Now, if they released a pdf-file hack, I would be genuinely worried
Open Materials Database
Clever, but it means the attack is not a general way to forge an MD5-signed document... you couldn't use this (for example) to seed a P2P network with malicious files that look like safe ones. It only works if you generate both documents, and it can only be used maliciously if it's never examined by an expert: the signer can't retain a copy of the signed document or obtain a copy through discovery.
I think that's a big shortsighted... I agree that if we let history take a crack at it, that any encryption put together by smart people will eventually be breakable by smart people.
However, most data that I deal with day-to-day is time relevant. Do I care if someone figures out my credit card number on an account I closed 5 years ago? Is it terrible if someone hacks an old email only to find out I was begging a professor for a passing grade in 1997?
Encryption is meant to hide things, and for many things, the need to hide is temporary. If the hidden thing stays hidden as long as it needs to stay hidden, there is nothing wrong with it.
Know the limitations on the technology you use, and know the parties with which you exchange information. Those two rules alone, if followed, will probably provide more than adequate real-world defense. Perfect? No. Good enough. Statistically, yes.
In Soviet Russia, us are belong to all your base.

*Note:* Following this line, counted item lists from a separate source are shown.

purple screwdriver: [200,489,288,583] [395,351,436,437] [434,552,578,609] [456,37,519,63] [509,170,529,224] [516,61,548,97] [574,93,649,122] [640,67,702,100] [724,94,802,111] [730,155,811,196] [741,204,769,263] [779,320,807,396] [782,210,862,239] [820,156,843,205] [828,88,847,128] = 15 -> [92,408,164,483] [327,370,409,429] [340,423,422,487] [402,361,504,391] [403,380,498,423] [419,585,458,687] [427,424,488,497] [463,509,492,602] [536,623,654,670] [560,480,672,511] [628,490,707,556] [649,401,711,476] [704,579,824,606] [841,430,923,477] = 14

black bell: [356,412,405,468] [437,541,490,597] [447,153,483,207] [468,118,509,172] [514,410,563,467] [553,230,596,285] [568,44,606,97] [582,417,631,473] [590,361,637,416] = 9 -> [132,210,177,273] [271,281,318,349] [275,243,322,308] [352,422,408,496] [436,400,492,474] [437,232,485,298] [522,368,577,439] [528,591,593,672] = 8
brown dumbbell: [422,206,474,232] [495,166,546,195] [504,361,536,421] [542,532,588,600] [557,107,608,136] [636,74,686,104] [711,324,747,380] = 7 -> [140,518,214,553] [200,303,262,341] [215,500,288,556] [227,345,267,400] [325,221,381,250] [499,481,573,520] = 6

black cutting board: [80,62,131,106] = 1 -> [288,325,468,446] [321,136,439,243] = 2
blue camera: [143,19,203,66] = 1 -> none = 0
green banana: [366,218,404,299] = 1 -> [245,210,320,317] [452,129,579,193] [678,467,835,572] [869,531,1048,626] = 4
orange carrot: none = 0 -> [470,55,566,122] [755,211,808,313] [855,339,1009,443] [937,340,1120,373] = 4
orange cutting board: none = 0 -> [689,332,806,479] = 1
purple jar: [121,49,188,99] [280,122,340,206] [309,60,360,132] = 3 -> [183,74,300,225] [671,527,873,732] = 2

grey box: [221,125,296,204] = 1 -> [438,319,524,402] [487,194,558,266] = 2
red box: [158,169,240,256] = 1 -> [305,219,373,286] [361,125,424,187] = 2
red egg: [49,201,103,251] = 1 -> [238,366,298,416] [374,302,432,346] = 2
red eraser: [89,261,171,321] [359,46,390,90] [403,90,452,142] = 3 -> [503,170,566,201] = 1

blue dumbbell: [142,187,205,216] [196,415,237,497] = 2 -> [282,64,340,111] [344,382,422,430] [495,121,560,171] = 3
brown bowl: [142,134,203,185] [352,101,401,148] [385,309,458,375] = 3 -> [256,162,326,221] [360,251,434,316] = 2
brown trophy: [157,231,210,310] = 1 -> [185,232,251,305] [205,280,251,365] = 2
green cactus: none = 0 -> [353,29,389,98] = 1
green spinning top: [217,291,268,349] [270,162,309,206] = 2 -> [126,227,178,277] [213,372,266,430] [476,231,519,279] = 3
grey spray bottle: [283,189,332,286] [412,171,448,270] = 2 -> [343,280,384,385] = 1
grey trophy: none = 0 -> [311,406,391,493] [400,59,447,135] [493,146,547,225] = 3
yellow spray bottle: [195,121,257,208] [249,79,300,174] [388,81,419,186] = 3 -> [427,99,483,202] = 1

Actually, the two documents are actually almost identical. The difference is only one block in the whole file, which essentially acts as a selector for which of the two sets of content is displayed. MD5 (like most hash functions) works on fixed-size blocks smaller than the average file. To hash a complete file, you hash the first block, feed that into the hash with the second block, feed that into the hash with the third block, and so forth. So they have two files, and the first blocks are the same, the second blocks are different but hash the same, and the rest of the files are the same. Of course, the second blocks are junk, but the postscript is expecting a block-sized arbitrary value at that point anyway, so it doesn't matter that there's junk there.
So they are actually using a format that can contain an exact quantity of extraneous information that doesn't get rendered but entirely changes what does get rendered.
The same thing could be done with PDF or doc, and executables, but not anything compressed (it won't decompress at all if a block is changed) and not HTML without javascript (there's no way to test which block of junk is included and show different results based on that).
Therefore, no matter how many algorithms you sum up using your described method, the number of collisions is still infinite in amount. It is not the algorithms that are flawed, rather, it is the fundamential concept of hashing that allows collisions to happen.
I would assume that the way to reduce the number of collisions is by increasing the length of the hash itself so as to increase the number of unique hashes.
Isn't this obivous if you check the file sizes?
The files are the same size.
The cksum comand (which uses a 32 bit CRC) spits out the checksum and a file size. Why doesn't md5sum do the same thing?
It does - The file size is used as part of the MD5 hash. The MD5 algorithm hashes the file, then appends the file size and hashes that too. If it didn't do this then you could create an MD5 collision just by appending zeros to the file.